Kaldı ki “millî bitki” olarak önereceğim “bir tutam yaprak” hakkında,
“sorun çözme ve ağıt yakma” geleneğimizi yaşattığımız halk türkülerinin,
çoktan noktayı koymuş olduğunu fark edeceksiniz.
Lythraceae familyasından çalımsı bir bitki olan “Lawsonia inermis” için çeşitli kaynaklar, “Ayrık dallı, beyazımsı kabuklu, karşıt yapraklı bir ağaççık” diyor ve devam ediyorlar; “Sivri uçlu ve esmer yeşil renkli yaprakları, zamanla yani yaşlandıkça dikenleşir. Güzel kömeç şeklindeki çiçekleri keskin kokuludur. Anayurdu Arabistan olan bu ağaç hemen hemen bütün Doğuda yetiştirilir. Kuzeydoğu Afrika kökenli olduğu da söylenen bu bitki, Kuzey Afrika, Hindistan ve Sri Lanka’da günümüzde de yaygın biçimde yetiştirilmektedir. Çeşitli boyar maddeler ve tanen içeren yaprakları kurutulup öğütülerek toz haline getirilir; doğulular bununla saç, sakal ve tırnaklarını boyarlar.
“Kına”, zamanımızda birçok saç boyasının bileşimine girer. Boyadığı dokuya kızıl bir renk veren kına tozu, ticarette esmer ve yeşil kına olmak üzere başlıca iki tipte bulunur. Yeşil kına gerçekte saf kına değil, başka bir boya ile renklendirilmiş bir üründür. Toz kına hamur haline getirildikten sonra, parmaklara veya avuçlara konularak ince bezle sarılır, sabaha kadar beklenir. Bu suretle ellerde güzel, koyu kızıl bir renk oluşur. Ağarmış saçlara da sürülerek, kızıl kumral bir renk verilir. Pek bilinmemekle beraber, ağızdan ishal kesici ve solucan düşürücü olarak da yararlanılır.

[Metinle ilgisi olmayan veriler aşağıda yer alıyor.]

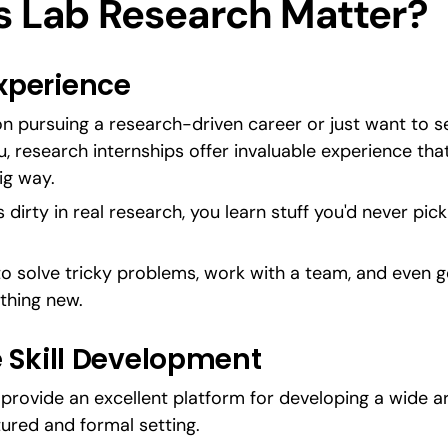
 Lab Research Matter?
perience   
n pursuing a research-driven career or just want to s
 research internships offer invaluable experience that’l
ig way.
dirty in real research, you learn stuff you'd never pick u
to solve tricky problems, work with a team, and even get
thing new.
 Skill Development
provide an excellent platform for developing a wide ar
tured and formal setting.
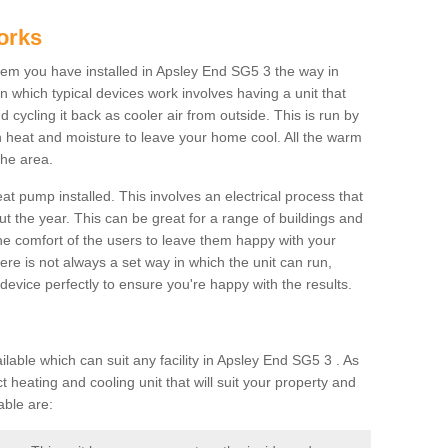
orks
m you have installed in Apsley End SG5 3 the way in
 in which typical devices work involves having a unit that
 cycling it back as cooler air from outside. This is run by
th heat and moisture to leave your home cool. All the warm
the area.
at pump installed. This involves an electrical process that
t the year. This can be great for a range of buildings and
 the comfort of the users to leave them happy with your
here is not always a set way in which the unit can run,
device perfectly to ensure you're happy with the results.
ble which can suit any facility in Apsley End SG5 3 . As
 heating and cooling unit that will suit your property and
able are:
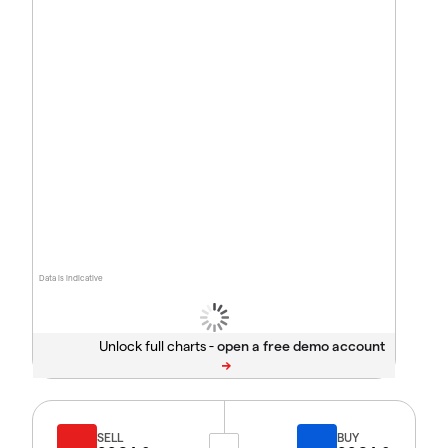
Data is indicative
Unlock full charts -
SELL
BUY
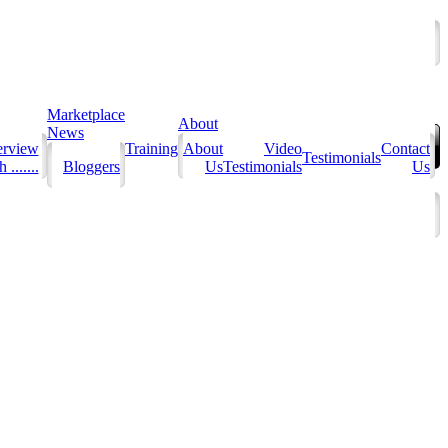
Marketplace
About
News
erview
Training
About
Video
Contact
Testimonials
 .......
Bloggers
Us
Testimonials
Us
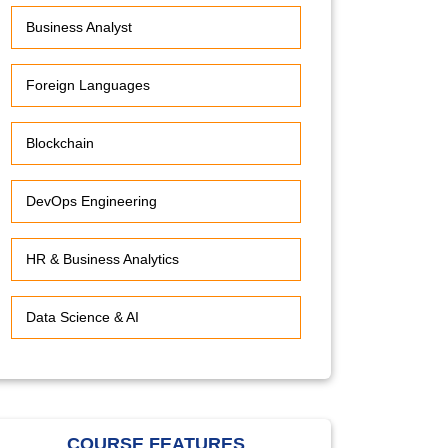
Business Analyst
Foreign Languages
Blockchain
DevOps Engineering
HR & Business Analytics
Data Science & AI
COURSE FEATURES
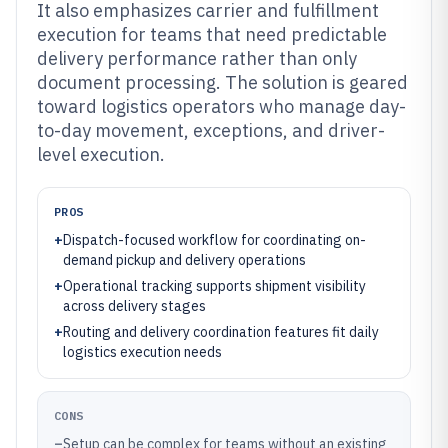
It also emphasizes carrier and fulfillment
execution for teams that need predictable
delivery performance rather than only
document processing. The solution is geared
toward logistics operators who manage day-
to-day movement, exceptions, and driver-
level execution.
PROS
+
Dispatch-focused workflow for coordinating on-
demand pickup and delivery operations
+
Operational tracking supports shipment visibility
across delivery stages
+
Routing and delivery coordination features fit daily
logistics execution needs
CONS
–
Setup can be complex for teams without an existing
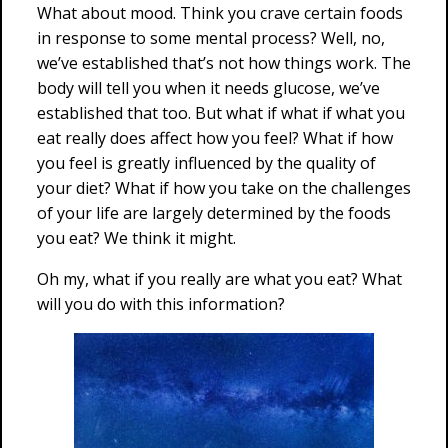
What about mood. Think you crave certain foods
in response to some mental process? Well, no,
we’ve established that’s not how things work. The
body will tell you when it needs glucose, we’ve
established that too. But what if what if what you
eat really does affect how you feel? What if how
you feel is greatly influenced by the quality of
your diet? What if how you take on the challenges
of your life are largely determined by the foods
you eat? We think it might.
Oh my, what if you really are what you eat? What
will you do with this information?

Gazete manşetlerine göz attıkça, “yakışır...” diyorum, kendi kendime... Hem, siyasi literatüründe, “ellerim kılsaydı, yetmez ama evet, biz değil Olimpiyatlar kaybetti...” filân türünden deyimler bulunan bir ülkede, başka hangi bitki, bu kadar “millî” olabilir ki ?
Bu perişan hallerimizin “genetik” bir boyutu da var ayrıca; “Hacivat Karagöz Neden Öldürüldü?” filminin müziklerinden biriydi, “Altın tas içinde kınam ezildi / Gümüş taraklarda zülfüm çözüldü” diye seslenen türkü... Bence filmi de bir daha seyretmelisiniz... Senaryo, her şeyi özetlemiyor mu? Unutmadan, en iyisi, “Halis Medine Kınası” yazan küçük paketlerde satılır...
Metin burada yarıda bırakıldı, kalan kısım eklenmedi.